1. A Espanha acaba de tornar pública a sua proposta para o "Fundo de Recuperação" da União Europeia para ajuda à retoma económica e financeira dos Estados-membros depois da recessão da pandemia, que recebeu a apoio do Parlamento Europeu na semana passada.
Tratar-se-ia de um fundo no valor de 1 bilião e meio de euros, alimentado por dívida perpétua da União e destinado a financiar - a fundo perdido, e não a título de empréstimo -, investimentos nos Estados-membros, em função de necessidades e indicadores relevantes. A ser aprovado este plano, seria um enorme "boost" financeiro para os Estados-membros mais atingidos.
Seriam ajudas da União como as outras ao investimento nacional, sem contar no défice e na dívidas nacionais. Só que, desta vez, com objetivos específicos e de um valor sem precedentes e, sobretudo, com recurso a dívida pública.

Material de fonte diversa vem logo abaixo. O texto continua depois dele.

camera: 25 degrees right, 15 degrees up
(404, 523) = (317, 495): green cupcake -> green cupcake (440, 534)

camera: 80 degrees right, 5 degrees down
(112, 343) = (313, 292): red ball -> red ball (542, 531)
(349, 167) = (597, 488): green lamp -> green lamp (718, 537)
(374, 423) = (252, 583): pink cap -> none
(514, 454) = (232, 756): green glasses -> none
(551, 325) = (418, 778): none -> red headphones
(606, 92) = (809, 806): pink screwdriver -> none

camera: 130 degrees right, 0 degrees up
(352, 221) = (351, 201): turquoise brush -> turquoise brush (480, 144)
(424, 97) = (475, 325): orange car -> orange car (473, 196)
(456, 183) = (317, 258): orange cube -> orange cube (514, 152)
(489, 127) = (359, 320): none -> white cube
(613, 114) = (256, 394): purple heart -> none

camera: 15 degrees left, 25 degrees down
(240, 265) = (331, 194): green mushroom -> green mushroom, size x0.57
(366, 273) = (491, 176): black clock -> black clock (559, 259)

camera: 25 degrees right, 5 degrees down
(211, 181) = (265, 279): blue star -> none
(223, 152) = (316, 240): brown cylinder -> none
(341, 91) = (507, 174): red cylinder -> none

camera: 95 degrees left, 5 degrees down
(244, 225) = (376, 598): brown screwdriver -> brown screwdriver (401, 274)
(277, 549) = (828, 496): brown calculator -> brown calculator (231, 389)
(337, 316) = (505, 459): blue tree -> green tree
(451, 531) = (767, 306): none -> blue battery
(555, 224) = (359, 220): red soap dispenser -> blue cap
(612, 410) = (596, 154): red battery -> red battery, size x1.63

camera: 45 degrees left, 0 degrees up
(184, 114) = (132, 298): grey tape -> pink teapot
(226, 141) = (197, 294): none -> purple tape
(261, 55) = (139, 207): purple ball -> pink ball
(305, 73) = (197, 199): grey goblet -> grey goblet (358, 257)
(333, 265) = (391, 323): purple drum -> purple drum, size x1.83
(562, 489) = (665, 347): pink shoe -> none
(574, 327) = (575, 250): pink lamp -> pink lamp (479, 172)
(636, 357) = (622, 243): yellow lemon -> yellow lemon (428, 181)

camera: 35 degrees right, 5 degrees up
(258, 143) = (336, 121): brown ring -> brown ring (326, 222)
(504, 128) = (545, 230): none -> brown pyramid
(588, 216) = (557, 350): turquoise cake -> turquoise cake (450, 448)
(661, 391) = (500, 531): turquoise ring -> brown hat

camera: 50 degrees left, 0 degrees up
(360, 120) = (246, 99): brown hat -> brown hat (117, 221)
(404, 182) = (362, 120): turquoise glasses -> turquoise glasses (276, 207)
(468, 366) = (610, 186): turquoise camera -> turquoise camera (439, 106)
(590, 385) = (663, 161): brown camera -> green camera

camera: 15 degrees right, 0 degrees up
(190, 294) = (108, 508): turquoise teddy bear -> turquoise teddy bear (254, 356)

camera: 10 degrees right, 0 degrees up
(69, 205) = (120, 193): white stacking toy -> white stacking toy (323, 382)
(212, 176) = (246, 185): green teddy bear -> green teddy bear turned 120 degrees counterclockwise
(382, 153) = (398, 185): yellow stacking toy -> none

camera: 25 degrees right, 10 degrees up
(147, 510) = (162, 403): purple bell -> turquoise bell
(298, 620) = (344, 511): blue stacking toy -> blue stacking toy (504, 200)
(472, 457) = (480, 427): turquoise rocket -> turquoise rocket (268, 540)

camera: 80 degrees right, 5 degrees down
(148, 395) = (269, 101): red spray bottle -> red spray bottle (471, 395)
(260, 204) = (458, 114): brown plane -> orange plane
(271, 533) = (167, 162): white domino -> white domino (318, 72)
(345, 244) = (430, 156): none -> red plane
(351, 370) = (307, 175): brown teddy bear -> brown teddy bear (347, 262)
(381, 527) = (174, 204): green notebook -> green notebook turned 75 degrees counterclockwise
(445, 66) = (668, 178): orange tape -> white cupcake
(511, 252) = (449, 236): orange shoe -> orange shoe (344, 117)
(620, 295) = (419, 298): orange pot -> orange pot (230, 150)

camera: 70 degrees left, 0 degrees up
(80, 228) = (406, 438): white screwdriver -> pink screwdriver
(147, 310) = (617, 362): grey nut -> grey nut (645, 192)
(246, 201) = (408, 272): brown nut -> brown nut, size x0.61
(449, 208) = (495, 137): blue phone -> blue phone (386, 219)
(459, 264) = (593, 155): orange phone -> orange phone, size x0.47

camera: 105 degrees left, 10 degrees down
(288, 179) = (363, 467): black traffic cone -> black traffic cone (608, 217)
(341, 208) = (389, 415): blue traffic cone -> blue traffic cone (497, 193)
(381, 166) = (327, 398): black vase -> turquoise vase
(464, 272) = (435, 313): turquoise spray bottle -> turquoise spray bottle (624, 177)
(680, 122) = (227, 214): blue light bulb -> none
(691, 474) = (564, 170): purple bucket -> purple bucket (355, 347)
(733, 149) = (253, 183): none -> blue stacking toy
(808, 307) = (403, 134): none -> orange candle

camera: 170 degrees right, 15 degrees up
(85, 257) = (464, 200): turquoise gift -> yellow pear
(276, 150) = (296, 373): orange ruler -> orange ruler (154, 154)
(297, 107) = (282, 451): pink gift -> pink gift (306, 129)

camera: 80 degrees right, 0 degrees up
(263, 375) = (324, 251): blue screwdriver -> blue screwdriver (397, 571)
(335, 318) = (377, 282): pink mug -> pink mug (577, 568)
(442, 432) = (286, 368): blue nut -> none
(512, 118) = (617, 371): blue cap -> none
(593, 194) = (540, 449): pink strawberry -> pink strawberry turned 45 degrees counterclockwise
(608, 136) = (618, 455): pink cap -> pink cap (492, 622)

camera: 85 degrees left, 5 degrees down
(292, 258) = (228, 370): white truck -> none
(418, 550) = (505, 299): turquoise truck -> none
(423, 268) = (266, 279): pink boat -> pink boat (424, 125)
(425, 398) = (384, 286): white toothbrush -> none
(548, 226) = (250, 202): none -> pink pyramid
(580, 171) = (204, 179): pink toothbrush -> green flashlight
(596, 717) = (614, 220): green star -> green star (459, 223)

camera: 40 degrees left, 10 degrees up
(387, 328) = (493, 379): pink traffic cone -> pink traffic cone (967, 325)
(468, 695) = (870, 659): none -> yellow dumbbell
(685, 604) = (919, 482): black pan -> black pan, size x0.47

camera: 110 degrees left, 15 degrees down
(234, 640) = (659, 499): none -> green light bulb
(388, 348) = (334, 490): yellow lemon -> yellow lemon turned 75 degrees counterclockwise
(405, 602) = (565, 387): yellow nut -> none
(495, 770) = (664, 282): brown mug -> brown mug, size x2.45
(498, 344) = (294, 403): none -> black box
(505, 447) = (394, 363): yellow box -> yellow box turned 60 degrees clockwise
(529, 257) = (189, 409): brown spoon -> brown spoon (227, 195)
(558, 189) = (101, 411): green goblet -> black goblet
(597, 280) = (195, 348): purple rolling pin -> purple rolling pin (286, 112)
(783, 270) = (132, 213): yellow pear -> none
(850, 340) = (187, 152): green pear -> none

2. Ora, para além dos problemas políticos envolvidos e do possível veto de algum ou alguns Estados-membros mais recalcitrantes à ideia dos Eurobonds, tal fundo suscita algumas questões complicadas na sua configuração:
- um problema constitucional, sobre a possibilidade de endividamento da União, que não tem cobertura segura nos Tratados, dada a insuficiência do art. 122º-2, normalmente invocado;
- que recursos orçamentais novos da União para financiar o serviço dessa avultada dívida (desde logo, os juros), o qual, mesmo com rating AAA da União, não ficaria barato;
- que critérios objetivos para selecionar os projetos dos Estados-membros elegíveis para financiamento do Fundo, assim como a competência para os aprovar;
- que obrigações dos Estados-membros (por exemplo, cofinanciamento nacional nos investimentos financiados pelo Fundo e outras "condicionalidades");
- e que mecanismos de controlo da aplicação desses investimentos ao nível da União.
Parece evidente, que mesmo que não seja vetado à partida, ainda há um longo caminho a percorrer para pôr o Fundo de pé.
Adenda
Angela Merkel anunciou ontem mesmo o apoio da Alemanha à emissão de dívida pública ao nível da União para financiar a retoma económica dos Estados-membros, mas não resulta claro da notícia se esse apoio aos Estados-membros é feito por meio de empréstimos em condições favoráveis ou através de financiamento da União sem reembolso. Note-se que o fundo da Comissão Europeia, recentemente criado para apoio aos Estados-membros na luta contra o desemprego resultante da epidemia (SURE), consiste em empréstimos.